START Passage for review

Master is a Big Finish Productions audio drama based on the long-running British science fiction television series Doctor Who. It forms a trilogy with Omega and Davros to celebrate the 40th anniversary of the show. It features the Seventh Doctor as its main character.

Synopsis
The Seventh Doctor arrives at an old house on the colony world of Perfugium where he has, through a deal with Death, sent the Master to live without memory of his evil for several years.

It is eventually revealed that while the Doctor was Time's Champion, the Master was Death's. This was a result of an incident in their youth, when the Doctor accidentally killed a boy who was bullying the young Master. When Death came to him, the young Doctor gave his childhood friend over to Death (personified as a woman) rather than become its slave himself, causing his friend to take on all the guilt and aftereffects for his crime and ultimately become the Master.

However, as a result of this, neither the Master nor the Doctor remembered the truth, instead having the false memory of the Master being responsible for the death. The deal the Doctor made involved Death allowing the Master to be what he would have been if he had not become her avatar, but in return the Doctor would have to kill him ten years later.

Rendered amnesiac and thinking his name was John Smith, the Master becomes a benevolent doctor on Perfugum. At the end of those years, however, Doctor is unable to bring himself to kill him. This causes Death to become personally involved, unleashing a night of horrors upon the household. The truth of the Master's past is revealed, but "John Smith" forgives the Doctor for this. However, the end implies that the Master will once again become Death's servant.

END Passage for review

* Problem description *
Turn the paragraph in the Doctor Who audio drama summary that begins "It is eventually revealed" into a short bulleted list that keeps its main facts.

START Stored data

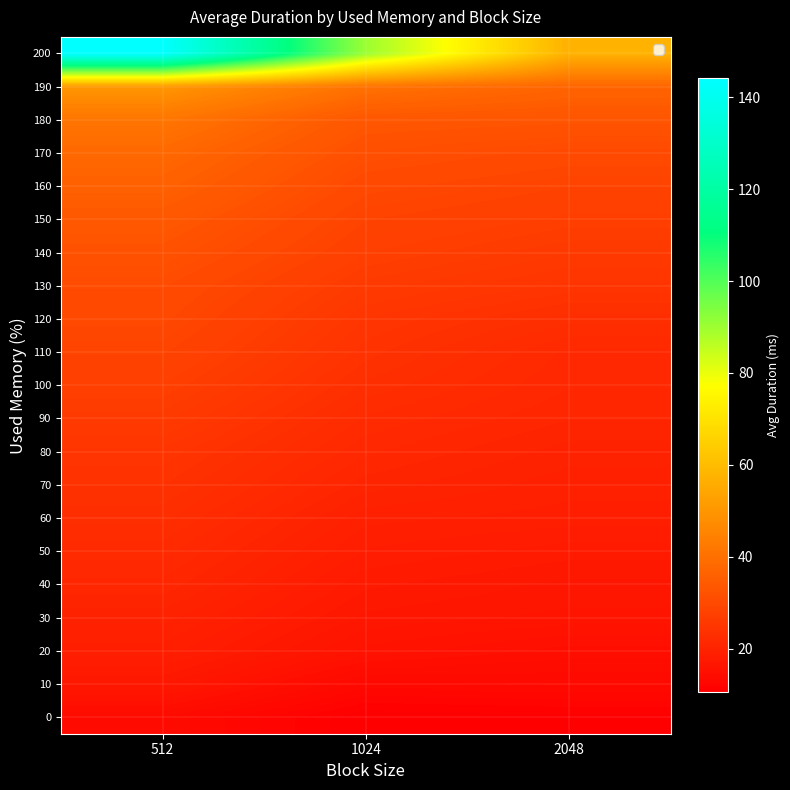

What is the difference between the highest and lowest values at 512?

130.5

END Stored data

* Result below *
- While the Doctor was Time's Champion, the Master was Death's.
- This came from an incident in their youth, when the Doctor accidentally killed a boy who was bullying the young Master.
- When Death, personified as a woman, came to the young Doctor, he gave his childhood friend over to her rather than become her slave himself.
- His friend took on all the guilt and aftereffects of the crime and ultimately became the Master.